Bibirku tersenyum tipis. Entah dari mana ide itu muncul. Gegas kuscreenshot pesan yang dikirimkan Mbak Vina lalu kukirimkan pada Mas Feri. Biar saja dia tahu bagaimana sebenarnya perilaku kakaknya selama ini padaku. Dia yang pintar sekali cari muka di depan Mas Feri tiap kali bertemu denganku, benar-benar sama seperti ibu.
Sejak dulu, Mas Feri tak pernah mempercayai ucapanku. Dia sering kali bilang aku cukup boros, karena terkadang tambahan uang darinya selalu habis tak bersisa. Padahal uang tambahan itu selalu saja dipinjam Mbak Vina tanpa pernah kembali.

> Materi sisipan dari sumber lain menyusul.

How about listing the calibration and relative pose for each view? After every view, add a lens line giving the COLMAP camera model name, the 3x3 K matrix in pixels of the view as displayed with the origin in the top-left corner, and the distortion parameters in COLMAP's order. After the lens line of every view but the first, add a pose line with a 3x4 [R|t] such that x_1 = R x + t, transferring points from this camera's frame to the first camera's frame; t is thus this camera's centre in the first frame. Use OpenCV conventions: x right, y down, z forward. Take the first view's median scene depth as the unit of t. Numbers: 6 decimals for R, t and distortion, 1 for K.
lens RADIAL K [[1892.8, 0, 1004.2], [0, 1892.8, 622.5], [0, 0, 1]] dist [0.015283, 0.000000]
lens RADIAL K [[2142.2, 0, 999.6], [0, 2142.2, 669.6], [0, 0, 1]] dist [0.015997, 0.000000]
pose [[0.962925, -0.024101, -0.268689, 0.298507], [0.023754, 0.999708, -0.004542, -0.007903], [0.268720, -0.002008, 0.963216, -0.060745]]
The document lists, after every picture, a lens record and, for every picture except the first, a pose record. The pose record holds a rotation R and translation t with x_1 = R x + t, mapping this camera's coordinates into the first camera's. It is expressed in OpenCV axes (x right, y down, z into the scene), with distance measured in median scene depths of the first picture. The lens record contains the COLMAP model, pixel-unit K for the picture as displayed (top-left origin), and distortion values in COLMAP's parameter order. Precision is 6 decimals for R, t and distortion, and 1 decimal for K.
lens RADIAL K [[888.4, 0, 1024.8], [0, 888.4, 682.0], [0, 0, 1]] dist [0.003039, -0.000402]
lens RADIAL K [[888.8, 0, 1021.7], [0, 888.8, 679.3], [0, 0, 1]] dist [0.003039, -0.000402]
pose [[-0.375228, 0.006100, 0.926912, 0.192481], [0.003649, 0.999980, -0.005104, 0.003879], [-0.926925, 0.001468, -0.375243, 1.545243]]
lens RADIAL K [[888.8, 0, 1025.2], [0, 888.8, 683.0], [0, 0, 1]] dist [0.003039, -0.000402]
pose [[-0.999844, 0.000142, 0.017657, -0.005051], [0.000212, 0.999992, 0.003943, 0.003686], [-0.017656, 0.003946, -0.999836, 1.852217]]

Jika aku menolak, Mbak Vina pasti akan memulai drama dan air mata palsunya. Sengaja memancing kemarahan Mas Feri padaku, hingga dia menganggap aku terlalu perhitungan pada ipar sendiri. Bod***nya aku tak pernah mengirimkan bukti-bukti u*****n Mbak Vina via w******p itu padanya. Aku hanya merasa tak enak hati jika membuat dua saudara kandung ribut hanya gara-gara uang tak seberapa.
Hampir dua tahun aku terus bersabar, namun tak ada tanda-tanda perubahan. Mungkin memang benar kata Yasmin dan mertuanya. Sesekali aku harus melawan ketidakenakan ini. Sesekali aku harus mengabaikan hatiku sendiri yang terus memintaku untuk mengalah lagi. Sesekali aku memang harus bicara, membuktikan ketidaknyamanan ini pada Mas Feri agar dia tahu apa yang sebenarnya terjadi.
Detik ini aku hanya ingin tahu, apakah Mas Feri tetap tak akan percaya denganku seperti biasanya? Atau sekarang dia mulai sadar jika selama ini kakaknya juga semena-mena? Ah, entah. Kita lihat saja nanti bagaimana sikap Mas Feri melihat dan membaca pesan-pesan dari Mbak Vina.